Hi, and welcome back to Semafor Business.

I’m sorry, but we have to talk about payment networks. When you swipe your credit card, it activates an invisible apparatus of commercial arrangements that are both a major convenience (we’d be a cash society without them) and the worst kind of rent-seeking (see this chart from The Economist.)

Capital One and Discover are starting to make their pitch to regulators who will approve or block their $35 billion merger, and their best argument is that they will take on the Visa-Mastercard duopoly. I’m skeptical, as I explain below.
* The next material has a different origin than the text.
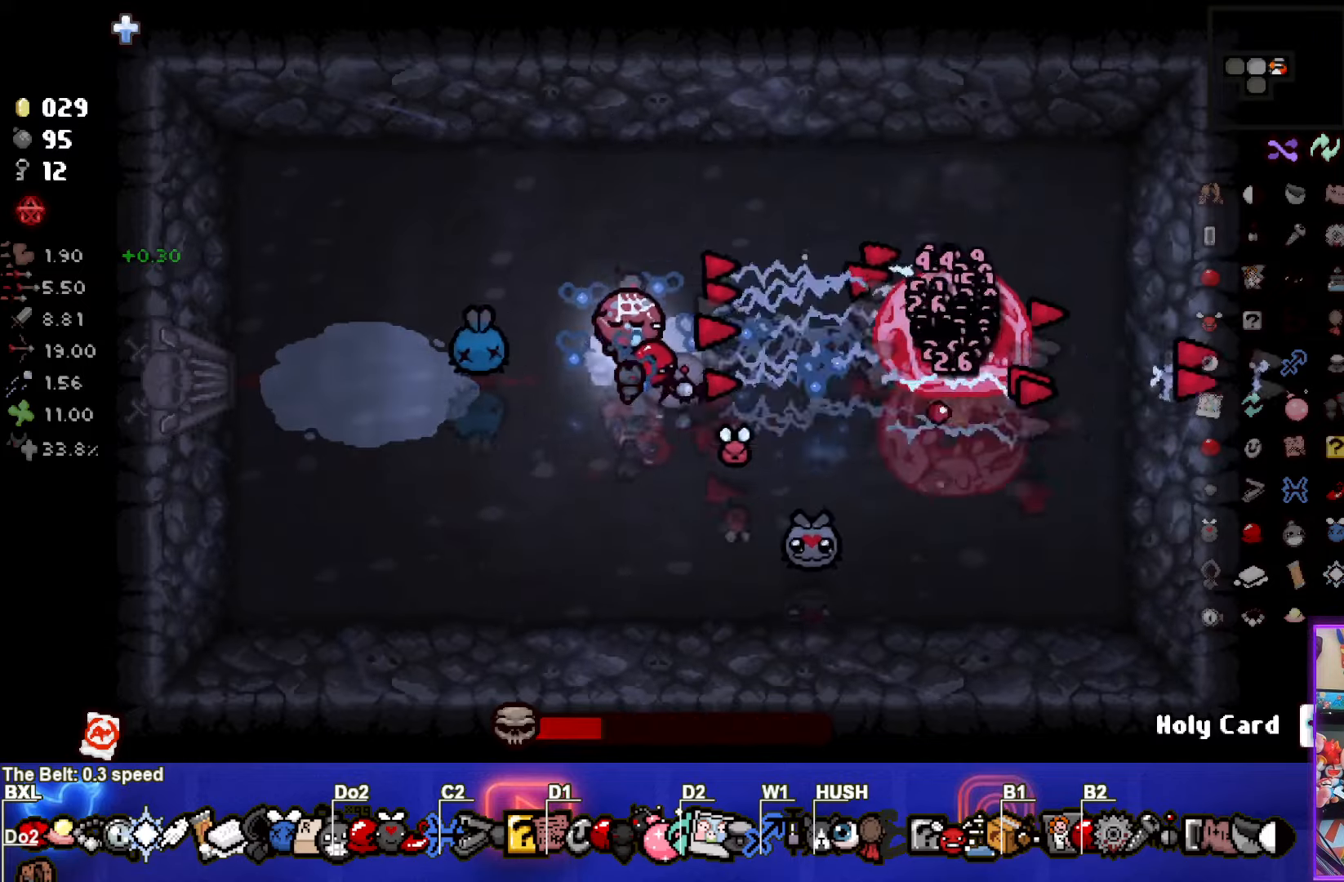
{"buttons": [], "left_stick": "center", "events": [[234, "left_stick", "left"], [400, "left_stick", "center"], [500, "CIRCLE", "up"]]}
When you strip away all the legal language, antitrust enforcement is about drawing boxes. Regulators define a market — they decide what goes inside the box — and then determine whether a merger will reduce competition in that market. Should an airline deal be judged for its effect on national prices or a handful of local routes that might be canceled? Should competition from Amazon be factored into the merger of two brick-and-mortar grocery stores? These are often political decisions more than economic ones, and Capital One has a tough road ahead.

Plus, an epitaph for General Electric and a new champion is quietly crowned in sports investing.

Buy/Sell

➚ BUY: Battery packs. Tesla’s quarterly sales fell way short of Wall Street’s expectations and its delivery of new cars to customers dropped for the first time in four years.

➘ SELL: Battering rams. With 24 hours to go before voting closes, Disney is beating back Nelson Peltz, the activist investor seeking board seats. Big investors including BlackRock and T. Rowe Price backed CEO Bob Iger, while Disney’s hometown pension giant, CalPERS, voted its $750 million stake for Peltz.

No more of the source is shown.